▶ **EXERCISE REQUIREMENTS**:
Continue the forum thread about running cables under floorboards, picking up from its last line.

▶ **SOURCE EXTRACT**:
○ ○ ○ ○

# Running cables under floorboards



## LeadFarmer (Feb 23, 2011)

Just spent the day running ethernet cables under my floorboards having decided I wanted wired ethernet sockets in each room, and as we are getting rooms re-plastered it was an ideal opportunity.

To protect the cables from mice etc I picked up a 10m length of Adaptaflex 40mm diameter flexi steel conduit from eBay. It normally sells for about £80 but found someone local who accepted an offer of £30 :thumb:










I wanted to pull through some string as a draw cord to help pull further cables through, so I tore off a piece of plastic carrier bag, sellotaped it to some string, and then put the hoover tube at the other end and sucked it through :thumb:

Then I lifted a few floorboards and started to feed the conduit underneath the floor..










Found a nice convenient gap in the brickwork to feed it through and into the front living room...










And out the other side...










Lifted a few more floorboards in the next room to help feed it to the far end...










And brought it out in the corner of the room....










Then back into the first room, lifted a few more boards and fed it to the other end of the room to where my broadband router is located...



















Then using the string that was already inside the conduit I pulled through two lengths of Cat5e cable, along with another length of string to act as another pull through for future cables...



















Think I'll bore a 40mm hole in the floorboards in the corner of each room and pull the conduit up so its flush with the top of the floorboards and hold it in place with a couple of screws. The carpet can sit on top with perhaps a small slit cut into it for the cables to pop out and then run up behind the skirting. Then to get the rooms plastered, painted and new carpets


----------



## Bustanut (Jun 11, 2011)

Strong work there leadfarmer. Well worth doing at the stage your at. I managed to get a couple of cat5 cables from the study to the lounge but wished I had put some conduit in like you have. It would make it so much easier when adding more in with the pull string you added. Keep up the good work.


----------



## Darlofan (Nov 24, 2010)

Looks great that. Good to do at this stage too. We have solid floor downstairs which is a pain for me as we're in process of doing our house up. I've had ceiling down to install sky and phone cables!


----------



## LeadFarmer (Feb 23, 2011)

Surprisingly the string wasn't easy to pull through as the conduit had a few slight bends in it causing friction. I think I'll use one of the ethernet cables as a pull through as I still need to pull through a BT & HDMI cable.


----------



## fozzy (Oct 22, 2009)

○ ○ ○ ○

▶ **RECORDS**:

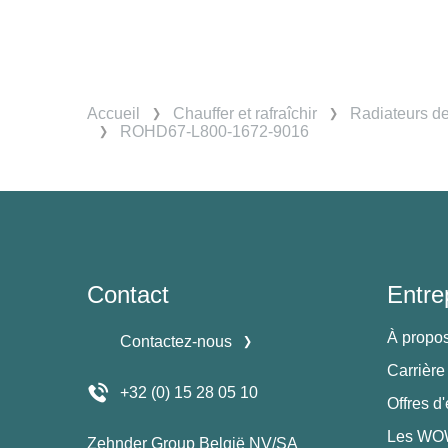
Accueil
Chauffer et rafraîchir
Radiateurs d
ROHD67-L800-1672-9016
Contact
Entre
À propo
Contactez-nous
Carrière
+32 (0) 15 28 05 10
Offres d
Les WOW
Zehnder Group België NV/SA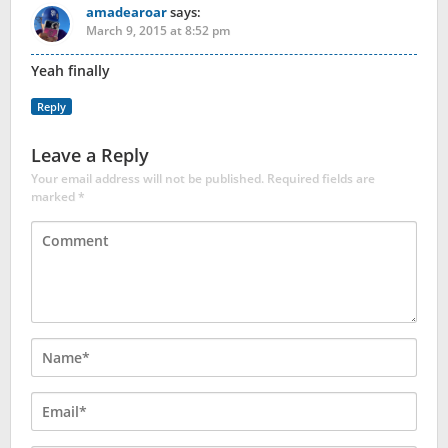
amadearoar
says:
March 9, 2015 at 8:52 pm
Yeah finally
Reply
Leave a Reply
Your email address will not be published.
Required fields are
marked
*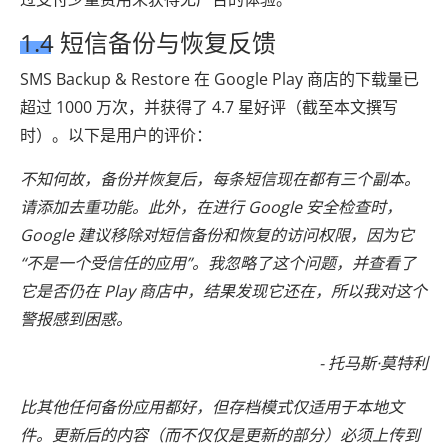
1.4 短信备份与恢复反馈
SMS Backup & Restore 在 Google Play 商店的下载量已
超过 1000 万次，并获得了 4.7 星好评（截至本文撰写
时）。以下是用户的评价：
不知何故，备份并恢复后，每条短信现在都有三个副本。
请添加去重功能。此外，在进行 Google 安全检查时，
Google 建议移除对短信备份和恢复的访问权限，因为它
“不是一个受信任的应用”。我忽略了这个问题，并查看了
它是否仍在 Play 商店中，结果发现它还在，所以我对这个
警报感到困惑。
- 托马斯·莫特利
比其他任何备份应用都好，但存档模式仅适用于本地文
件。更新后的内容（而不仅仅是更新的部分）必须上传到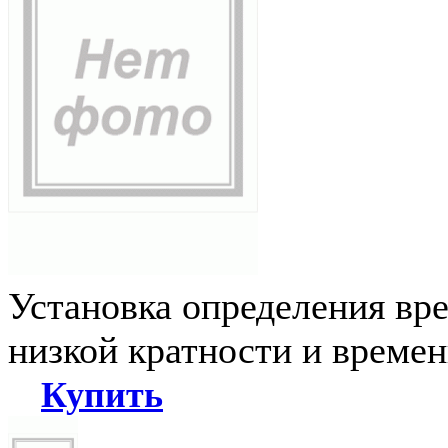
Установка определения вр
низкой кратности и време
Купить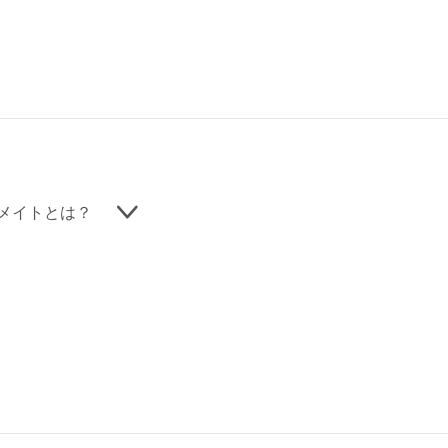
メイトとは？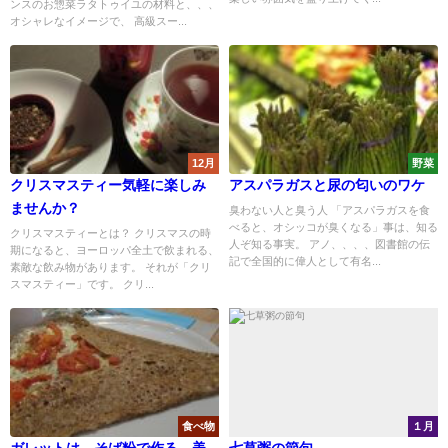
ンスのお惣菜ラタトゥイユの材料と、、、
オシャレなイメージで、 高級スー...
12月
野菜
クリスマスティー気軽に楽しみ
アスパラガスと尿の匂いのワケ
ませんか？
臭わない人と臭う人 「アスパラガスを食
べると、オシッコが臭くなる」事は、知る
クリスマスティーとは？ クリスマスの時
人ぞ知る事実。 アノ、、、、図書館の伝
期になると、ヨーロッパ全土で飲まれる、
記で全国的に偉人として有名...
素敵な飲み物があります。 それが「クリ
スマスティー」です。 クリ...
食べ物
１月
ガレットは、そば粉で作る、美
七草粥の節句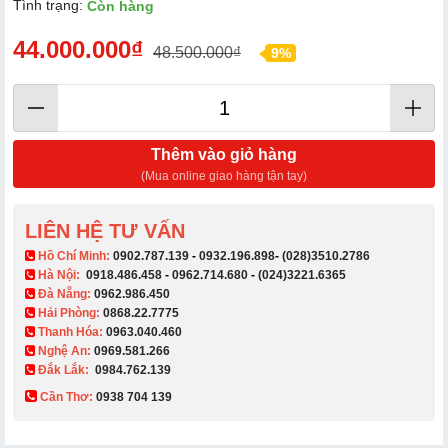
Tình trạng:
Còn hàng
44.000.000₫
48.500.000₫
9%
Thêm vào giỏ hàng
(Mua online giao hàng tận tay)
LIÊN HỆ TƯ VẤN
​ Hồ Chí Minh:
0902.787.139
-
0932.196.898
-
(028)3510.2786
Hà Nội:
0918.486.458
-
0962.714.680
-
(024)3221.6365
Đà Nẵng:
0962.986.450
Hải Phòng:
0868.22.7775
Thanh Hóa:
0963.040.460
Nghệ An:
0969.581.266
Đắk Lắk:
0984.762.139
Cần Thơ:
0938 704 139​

○ ○ ○ ○

▶ **RESPONSE**:
Top job going on there matey, more and more people are beginning to realise you can't beat a hardwired connection.


----------



## empsburna (Apr 5, 2006)

Good work. 

Did the whole house when we were renovating. Even ran audio cable for surround sound which is yet to be wired up and is still poking out the corners of the room still to be put into backboxes. Maybe one day I will put it in!

I


----------



## SDB278 (Feb 21, 2016)

Nice work. Excellent plastic bag and Hoover tip for pulling the string through!


----------



## LeadFarmer (Feb 23, 2011)

SDB278 said:


> Nice work. Excellent plastic bag and Hoover tip for pulling the string through!


I just tore a tiny piece off a carrier bag, with the hoover hose on the other end of the conduit it worked a treat :thumb:

I fell very lucky with the flexi steel conduit as I found someone selling a 10m roll, made them an offer of £30 which was accepted, and then found out the seller lives 2 mins away from me, so I went round and collected it straight away :thumb:


----------



## eibbor (Sep 8, 2015)

This is pretty cool, this is in the pipeline for me when we move. How many sockets in total will you have?


----------



## LeadFarmer (Feb 23, 2011)

eibbor said:


> This is pretty cool, this is in the pipeline for me when we move. How many sockets in total will you have?


Pipeline 

My main living room has the broadband router, which will have a cable to an 8 port switch that will feed a TV/Sky/PS4 etc. This switch will also supply ethernet cables to a couple of wall mounted sockets, and a cable to the bedroom above.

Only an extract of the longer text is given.